The S&P 500 rose 0.7 percent. Market sentiment continued to rise after President Biden detailed more of his spending plans — which total $4 trillion — to fund expanded access to education and reduce the cost of child care, among other things. The Nasdaq composite gained 0.2 percent.
Oil prices rose. Futures of West Texas Intermediate, the U.S. benchmark, climbed 1.8 percent to $65 a barrel.
The Stoxx Europe 600 fell 0.3 percent.
Facebook shares rose 7.3 percent after the company said on Wednesday that profit nearly doubled to $9.5 billion in the first quarter as advertising revenue and user numbers increased.

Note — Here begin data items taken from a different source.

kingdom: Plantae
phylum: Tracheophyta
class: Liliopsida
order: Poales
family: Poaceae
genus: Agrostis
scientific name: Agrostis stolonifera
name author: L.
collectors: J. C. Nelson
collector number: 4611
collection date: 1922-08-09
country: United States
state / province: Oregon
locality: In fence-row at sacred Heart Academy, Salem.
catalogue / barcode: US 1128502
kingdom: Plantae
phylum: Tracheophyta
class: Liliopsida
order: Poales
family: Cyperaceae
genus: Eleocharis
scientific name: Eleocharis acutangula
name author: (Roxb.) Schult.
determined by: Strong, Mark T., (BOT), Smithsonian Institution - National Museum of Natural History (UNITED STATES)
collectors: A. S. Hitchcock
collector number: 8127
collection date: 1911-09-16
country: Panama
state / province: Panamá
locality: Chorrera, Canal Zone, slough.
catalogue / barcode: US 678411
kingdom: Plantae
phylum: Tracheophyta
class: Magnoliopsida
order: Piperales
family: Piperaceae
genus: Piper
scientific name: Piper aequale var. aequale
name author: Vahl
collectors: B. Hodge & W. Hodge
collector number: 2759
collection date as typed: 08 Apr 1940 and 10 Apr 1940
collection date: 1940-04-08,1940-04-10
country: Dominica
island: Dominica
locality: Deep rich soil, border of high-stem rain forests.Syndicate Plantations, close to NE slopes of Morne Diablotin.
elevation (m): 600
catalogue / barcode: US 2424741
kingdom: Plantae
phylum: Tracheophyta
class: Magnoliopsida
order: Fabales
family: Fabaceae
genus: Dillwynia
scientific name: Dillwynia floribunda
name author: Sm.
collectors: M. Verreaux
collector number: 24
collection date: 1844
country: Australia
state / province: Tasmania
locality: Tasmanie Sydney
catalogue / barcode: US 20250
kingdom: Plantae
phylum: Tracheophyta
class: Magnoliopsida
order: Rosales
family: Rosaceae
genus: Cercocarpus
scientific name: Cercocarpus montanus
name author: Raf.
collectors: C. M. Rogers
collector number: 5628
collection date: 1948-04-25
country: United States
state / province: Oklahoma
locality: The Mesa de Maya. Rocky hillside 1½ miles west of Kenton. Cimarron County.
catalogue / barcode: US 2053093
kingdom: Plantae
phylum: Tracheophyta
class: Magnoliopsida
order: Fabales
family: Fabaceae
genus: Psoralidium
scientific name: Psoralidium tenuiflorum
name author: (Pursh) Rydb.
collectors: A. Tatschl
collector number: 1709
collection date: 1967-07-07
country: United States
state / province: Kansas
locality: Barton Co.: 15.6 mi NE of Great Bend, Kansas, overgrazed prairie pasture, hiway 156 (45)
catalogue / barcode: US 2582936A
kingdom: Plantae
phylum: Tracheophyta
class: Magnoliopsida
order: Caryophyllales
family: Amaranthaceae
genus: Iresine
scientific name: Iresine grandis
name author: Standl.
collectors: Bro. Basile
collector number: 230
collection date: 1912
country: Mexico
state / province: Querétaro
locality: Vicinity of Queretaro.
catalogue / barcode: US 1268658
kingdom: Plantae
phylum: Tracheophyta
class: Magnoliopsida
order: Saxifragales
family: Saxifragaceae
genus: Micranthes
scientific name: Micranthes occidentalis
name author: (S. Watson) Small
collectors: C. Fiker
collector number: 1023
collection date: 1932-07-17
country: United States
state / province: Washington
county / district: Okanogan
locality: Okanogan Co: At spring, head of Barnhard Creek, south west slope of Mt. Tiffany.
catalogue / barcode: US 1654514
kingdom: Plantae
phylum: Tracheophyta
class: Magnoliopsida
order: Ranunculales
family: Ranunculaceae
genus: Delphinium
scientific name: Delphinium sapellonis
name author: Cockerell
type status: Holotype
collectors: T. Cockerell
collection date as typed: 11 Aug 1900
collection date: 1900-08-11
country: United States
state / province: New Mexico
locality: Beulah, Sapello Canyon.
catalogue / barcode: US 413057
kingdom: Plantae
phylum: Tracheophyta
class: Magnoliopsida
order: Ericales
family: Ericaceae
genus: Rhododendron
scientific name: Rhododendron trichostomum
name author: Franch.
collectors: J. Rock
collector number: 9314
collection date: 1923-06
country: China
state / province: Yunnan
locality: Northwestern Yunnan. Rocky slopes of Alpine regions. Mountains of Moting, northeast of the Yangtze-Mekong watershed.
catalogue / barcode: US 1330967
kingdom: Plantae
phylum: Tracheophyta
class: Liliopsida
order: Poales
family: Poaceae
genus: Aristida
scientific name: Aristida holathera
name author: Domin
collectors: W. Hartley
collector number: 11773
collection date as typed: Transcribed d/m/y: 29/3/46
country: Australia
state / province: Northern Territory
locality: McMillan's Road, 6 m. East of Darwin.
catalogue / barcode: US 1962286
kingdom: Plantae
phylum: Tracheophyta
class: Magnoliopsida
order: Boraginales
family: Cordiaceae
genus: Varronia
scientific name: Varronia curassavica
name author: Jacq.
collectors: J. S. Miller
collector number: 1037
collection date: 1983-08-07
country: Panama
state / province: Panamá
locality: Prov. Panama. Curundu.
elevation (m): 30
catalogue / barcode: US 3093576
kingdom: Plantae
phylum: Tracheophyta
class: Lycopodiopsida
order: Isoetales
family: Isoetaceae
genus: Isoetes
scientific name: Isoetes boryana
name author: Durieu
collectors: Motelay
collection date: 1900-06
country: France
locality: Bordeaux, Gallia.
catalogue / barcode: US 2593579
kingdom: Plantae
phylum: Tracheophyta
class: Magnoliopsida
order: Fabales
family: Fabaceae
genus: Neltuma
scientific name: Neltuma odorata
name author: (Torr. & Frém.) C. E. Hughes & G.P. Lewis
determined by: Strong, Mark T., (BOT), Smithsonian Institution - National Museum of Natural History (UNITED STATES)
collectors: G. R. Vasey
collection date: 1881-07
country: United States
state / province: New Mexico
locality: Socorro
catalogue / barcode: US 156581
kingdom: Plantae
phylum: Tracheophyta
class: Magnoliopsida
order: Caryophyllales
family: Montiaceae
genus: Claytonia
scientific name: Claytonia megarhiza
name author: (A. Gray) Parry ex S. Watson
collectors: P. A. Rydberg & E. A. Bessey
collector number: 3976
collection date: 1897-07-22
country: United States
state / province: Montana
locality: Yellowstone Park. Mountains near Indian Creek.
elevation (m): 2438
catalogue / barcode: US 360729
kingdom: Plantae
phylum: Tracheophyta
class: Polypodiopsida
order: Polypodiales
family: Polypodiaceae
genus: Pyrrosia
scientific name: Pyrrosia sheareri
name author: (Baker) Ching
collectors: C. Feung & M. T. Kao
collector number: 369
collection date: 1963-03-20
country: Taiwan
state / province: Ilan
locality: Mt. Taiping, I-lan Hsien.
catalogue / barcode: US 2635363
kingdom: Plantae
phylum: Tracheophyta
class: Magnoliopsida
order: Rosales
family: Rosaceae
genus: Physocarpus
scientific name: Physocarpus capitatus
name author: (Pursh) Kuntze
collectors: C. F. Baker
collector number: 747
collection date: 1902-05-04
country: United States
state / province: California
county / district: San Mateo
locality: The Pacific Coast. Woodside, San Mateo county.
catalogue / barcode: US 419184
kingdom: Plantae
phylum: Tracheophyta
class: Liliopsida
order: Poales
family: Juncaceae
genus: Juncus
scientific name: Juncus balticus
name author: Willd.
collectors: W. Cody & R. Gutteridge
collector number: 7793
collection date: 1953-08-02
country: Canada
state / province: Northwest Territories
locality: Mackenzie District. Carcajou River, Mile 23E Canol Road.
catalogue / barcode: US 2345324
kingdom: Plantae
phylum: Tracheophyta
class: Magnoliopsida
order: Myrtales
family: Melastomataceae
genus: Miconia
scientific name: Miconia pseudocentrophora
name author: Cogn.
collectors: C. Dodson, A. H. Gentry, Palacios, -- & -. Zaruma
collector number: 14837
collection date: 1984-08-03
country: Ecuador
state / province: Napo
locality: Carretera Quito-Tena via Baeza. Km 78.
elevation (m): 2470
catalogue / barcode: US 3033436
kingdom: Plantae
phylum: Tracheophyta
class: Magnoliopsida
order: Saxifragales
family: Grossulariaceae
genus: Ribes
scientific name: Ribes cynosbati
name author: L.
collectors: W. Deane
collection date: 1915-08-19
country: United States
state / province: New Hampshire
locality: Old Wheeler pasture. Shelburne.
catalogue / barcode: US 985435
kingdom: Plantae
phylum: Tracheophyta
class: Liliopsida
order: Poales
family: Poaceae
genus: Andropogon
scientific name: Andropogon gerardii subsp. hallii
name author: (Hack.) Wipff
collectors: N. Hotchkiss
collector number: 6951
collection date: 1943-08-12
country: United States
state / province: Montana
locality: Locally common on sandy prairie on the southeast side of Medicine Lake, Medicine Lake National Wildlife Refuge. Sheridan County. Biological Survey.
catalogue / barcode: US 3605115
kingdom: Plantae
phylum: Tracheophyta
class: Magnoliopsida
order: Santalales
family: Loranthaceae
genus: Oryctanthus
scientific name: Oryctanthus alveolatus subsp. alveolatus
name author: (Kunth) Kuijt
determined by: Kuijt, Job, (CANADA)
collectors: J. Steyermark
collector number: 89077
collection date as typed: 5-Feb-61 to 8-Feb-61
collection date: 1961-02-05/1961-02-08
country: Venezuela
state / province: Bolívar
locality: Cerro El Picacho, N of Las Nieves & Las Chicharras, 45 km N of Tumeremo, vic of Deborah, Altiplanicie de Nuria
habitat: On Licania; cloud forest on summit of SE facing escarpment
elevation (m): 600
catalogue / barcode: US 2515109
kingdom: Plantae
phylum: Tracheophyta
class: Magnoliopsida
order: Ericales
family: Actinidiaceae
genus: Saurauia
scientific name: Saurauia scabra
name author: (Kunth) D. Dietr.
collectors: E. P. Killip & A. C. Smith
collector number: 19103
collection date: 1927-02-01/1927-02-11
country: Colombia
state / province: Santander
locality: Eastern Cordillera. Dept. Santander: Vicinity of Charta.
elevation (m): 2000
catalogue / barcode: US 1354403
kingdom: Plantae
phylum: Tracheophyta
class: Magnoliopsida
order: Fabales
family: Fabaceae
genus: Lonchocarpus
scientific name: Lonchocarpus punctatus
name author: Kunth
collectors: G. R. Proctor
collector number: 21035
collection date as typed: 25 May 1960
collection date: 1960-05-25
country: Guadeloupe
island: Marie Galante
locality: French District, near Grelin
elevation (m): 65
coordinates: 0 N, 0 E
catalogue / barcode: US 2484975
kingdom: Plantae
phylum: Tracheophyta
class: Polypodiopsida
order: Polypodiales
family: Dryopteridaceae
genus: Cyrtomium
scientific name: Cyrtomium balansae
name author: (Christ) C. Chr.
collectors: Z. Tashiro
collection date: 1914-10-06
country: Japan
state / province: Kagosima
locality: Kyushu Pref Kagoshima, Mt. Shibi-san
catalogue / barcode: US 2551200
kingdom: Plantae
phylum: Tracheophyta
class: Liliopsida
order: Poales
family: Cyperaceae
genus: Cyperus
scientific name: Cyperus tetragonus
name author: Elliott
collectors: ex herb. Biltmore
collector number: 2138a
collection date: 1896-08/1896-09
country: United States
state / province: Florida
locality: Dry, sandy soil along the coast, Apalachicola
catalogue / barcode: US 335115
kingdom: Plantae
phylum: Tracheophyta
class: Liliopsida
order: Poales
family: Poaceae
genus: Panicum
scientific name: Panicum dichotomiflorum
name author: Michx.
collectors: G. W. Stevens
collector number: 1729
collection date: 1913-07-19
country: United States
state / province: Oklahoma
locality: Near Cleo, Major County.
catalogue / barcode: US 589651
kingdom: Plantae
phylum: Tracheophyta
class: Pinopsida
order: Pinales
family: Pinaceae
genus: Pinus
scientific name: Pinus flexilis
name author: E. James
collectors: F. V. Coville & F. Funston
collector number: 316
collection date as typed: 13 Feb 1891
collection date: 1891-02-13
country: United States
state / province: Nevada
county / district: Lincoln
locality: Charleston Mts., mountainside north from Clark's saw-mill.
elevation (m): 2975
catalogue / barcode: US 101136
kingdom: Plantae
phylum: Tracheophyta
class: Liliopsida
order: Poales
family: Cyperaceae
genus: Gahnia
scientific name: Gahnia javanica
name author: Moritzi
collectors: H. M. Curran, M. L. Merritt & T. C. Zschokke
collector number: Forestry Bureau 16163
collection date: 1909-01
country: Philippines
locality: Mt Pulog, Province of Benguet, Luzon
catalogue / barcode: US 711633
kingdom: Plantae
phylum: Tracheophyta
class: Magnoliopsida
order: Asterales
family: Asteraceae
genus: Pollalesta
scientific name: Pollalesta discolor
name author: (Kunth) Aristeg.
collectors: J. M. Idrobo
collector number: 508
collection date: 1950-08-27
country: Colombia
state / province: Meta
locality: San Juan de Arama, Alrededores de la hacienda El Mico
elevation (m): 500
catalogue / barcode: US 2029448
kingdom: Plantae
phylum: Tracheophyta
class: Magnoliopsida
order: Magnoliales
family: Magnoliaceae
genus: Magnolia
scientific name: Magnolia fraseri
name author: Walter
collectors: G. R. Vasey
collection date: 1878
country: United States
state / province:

Apple shares fell 0.1 percent even as the iPhone maker’s profit more than doubled to $23.6 billion in the first quarter. The company also said it would buy back $90 billion of its own stock, part of its continued program to return much of its earnings to shareholders.
Qualcomm, which makes chips for smartphones, rose 4.5 percent after the company said its revenue increased 52 percent in the first three months of the year compared with the previous year.
Airbus shares rose 0.7 percent after the French plane maker said it had returned to a profit in the first quarter following a 1.1 billion euro loss last year. But the company’s chief executive added that the crisis was not over for the industry.